Transpose: SUBVERSE performers, one in a wheelchair, the other sat opposite them
Transpose: SUBVERSE (Image: Sophia Stefellé)

ILĀ and Coda Nicolaeff’s SECURESCUE and UN/BOUND, reworked live with synthetic voice and electronic pulsation, are arresting in their clarity: ritualistic, destabilising, technologically unbound. ILĀ’s collaboration with Ray Felix Carter, exploring dissociation as landscape, is simultaneously playful and disquieting: a reclaiming of a psychological state trans communities know all too well.

But it is the joint work by Lester and Jamie Hale, a reinterpretation of Frankenstein, that delivers the evening’s most unexpected blow. Hale’s recitation of Shelley’s text, paired with Lester’s sonic embodiment of the Creature, charts a being struggling to articulate their reason for existence, then evolving into a recognition of symbiosis, identity, and mutual becoming. It’s an impactful conclusion that gently brings you back from a deep state.

“Few mediums can achieve that”

Transpose: SUBVERSE performer with a microphone lit by a red light
Transpose: SUBVERSE (Image: Sophia Stefellé)
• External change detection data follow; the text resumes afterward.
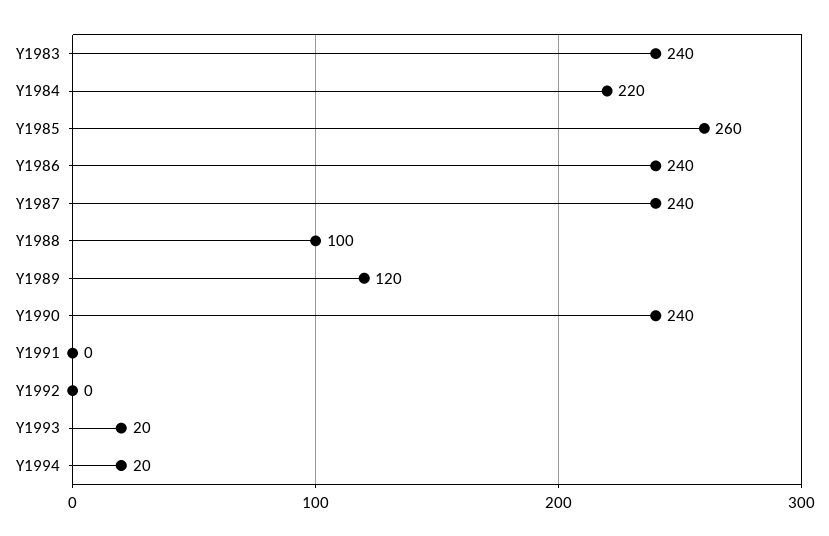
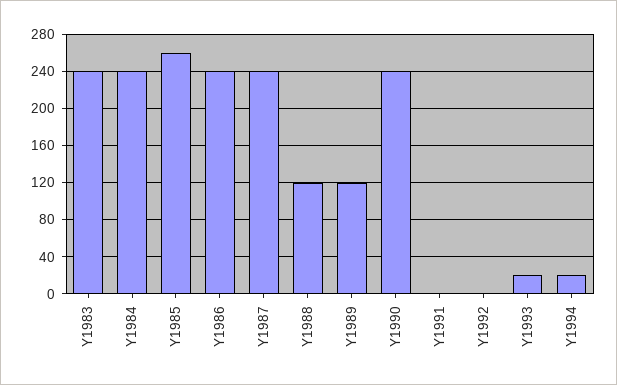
  {
    "Y1983": 240,
-   "Y1984": 220,
+   "Y1984": 240,
    "Y1985": 260,
    "Y1986": 240,
    "Y1987": 240,
-   "Y1988": 100,
+   "Y1988": 120,
    "Y1989": 120,
    "Y1990": 240,
    "Y1991": 0,
    "Y1992": 0,
    "Y1993": 20,
    "Y1994": 20
  }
SUBVERSE is not comfortable – but my god, this type of work is necessary. To really understand what our siblings are facing, you must lose yourself in the singularity. Let sound, silhouette, and vibration dissolve assumptions and societal constructions. Few mediums can achieve that. In the dim light of the Pit, the work becomes a kind of séance – summoning pain, beauty, terror, and possibility. An extraordinary piece.